> **Work instruction A**: Quote the lines of the collected data word for word, beginning at the first row and stopping after the line that contains "ANTIPERSPIRANTY".

> **Text**:
Reputation: 1554
In my database I get the error
com.mysql.jdbc.MysqlDataTruncation: Data truncation: Data too long for column
I use Java and MySQL 5. As I know 4-byte Unicode is legal i Java, but illegal in MySQL 5, I think that it can cause my problem and I want to check type of my data, so here's my question: How can i check that my UTF-8 data is 3-byte or 4-byte Unicode?
Upvotes: 8
Views: 12855
Reputation: 140236
If you do not want to support beyond BMP, you can just strip those characters before handing it to MySQL:
public static String withNonBmpStripped( String input ) {
if( input == null ) throw new IllegalArgumentException("input");
return input.replaceAll("[^\\u0000-\\uFFFF]", "");
}
If you want to support beyond BMP, you need MySQL 5.5+ and you need to change everything that's utf8
to utf8mb4
(collations, charsets ...). But you also need the support for this in the driver that I am
not familiar with. Handling these characters in Java is also a pain because they are spread over 2 chars
and thus need special handling in many operations.

Collected data
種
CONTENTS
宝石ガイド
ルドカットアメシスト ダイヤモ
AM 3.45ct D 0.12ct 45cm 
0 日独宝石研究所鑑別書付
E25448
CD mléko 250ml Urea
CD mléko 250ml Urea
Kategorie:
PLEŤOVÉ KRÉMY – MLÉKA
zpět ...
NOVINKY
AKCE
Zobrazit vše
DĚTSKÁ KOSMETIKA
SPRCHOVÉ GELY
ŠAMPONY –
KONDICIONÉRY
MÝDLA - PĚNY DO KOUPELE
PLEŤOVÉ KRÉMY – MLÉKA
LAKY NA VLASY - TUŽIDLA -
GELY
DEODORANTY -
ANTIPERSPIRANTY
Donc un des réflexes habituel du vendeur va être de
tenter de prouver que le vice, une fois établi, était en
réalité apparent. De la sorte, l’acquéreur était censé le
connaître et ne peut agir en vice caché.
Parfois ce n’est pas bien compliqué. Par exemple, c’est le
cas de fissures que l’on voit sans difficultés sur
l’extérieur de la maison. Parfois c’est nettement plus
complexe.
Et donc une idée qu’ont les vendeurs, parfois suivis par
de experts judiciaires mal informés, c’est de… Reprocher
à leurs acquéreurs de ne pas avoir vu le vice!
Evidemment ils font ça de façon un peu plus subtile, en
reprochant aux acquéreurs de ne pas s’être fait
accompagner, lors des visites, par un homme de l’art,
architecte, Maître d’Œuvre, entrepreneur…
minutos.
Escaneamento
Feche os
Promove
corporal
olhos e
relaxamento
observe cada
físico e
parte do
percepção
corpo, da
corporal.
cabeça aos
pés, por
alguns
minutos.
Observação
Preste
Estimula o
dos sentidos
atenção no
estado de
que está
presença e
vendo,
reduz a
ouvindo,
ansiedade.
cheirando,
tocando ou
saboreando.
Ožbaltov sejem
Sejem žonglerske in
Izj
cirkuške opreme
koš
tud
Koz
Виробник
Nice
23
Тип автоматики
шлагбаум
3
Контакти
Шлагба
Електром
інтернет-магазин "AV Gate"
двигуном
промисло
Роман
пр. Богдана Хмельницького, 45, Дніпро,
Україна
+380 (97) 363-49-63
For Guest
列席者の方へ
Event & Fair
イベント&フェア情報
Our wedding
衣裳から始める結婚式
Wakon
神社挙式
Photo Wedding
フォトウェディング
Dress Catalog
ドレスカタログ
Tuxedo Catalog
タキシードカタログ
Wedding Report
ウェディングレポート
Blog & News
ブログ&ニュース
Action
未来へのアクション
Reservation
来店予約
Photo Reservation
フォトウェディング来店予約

> **Work instruction B**: From the MySQL thread, write out the passage that begins at the words "Reputation: 1554" and stops after "or 4-byte Unicode?", changing "database" to "schema".

> **Task result A**:
種
CONTENTS
宝石ガイド
ルドカットアメシスト ダイヤモ
AM 3.45ct D 0.12ct 45cm 
0 日独宝石研究所鑑別書付
E25448
CD mléko 250ml Urea
CD mléko 250ml Urea
Kategorie:
PLEŤOVÉ KRÉMY – MLÉKA
zpět ...
NOVINKY
AKCE
Zobrazit vše
DĚTSKÁ KOSMETIKA
SPRCHOVÉ GELY
ŠAMPONY –
KONDICIONÉRY
MÝDLA - PĚNY DO KOUPELE
PLEŤOVÉ KRÉMY – MLÉKA
LAKY NA VLASY - TUŽIDLA -
GELY
DEODORANTY -
ANTIPERSPIRANTY

> **Task result B**:
Reputation: 1554
In my schema I get the error
com.mysql.jdbc.MysqlDataTruncation: Data truncation: Data too long for column
I use Java and MySQL 5. As I know 4-byte Unicode is legal i Java, but illegal in MySQL 5, I think that it can cause my problem and I want to check type of my data, so here's my question: How can i check that my UTF-8 data is 3-byte or 4-byte Unicode?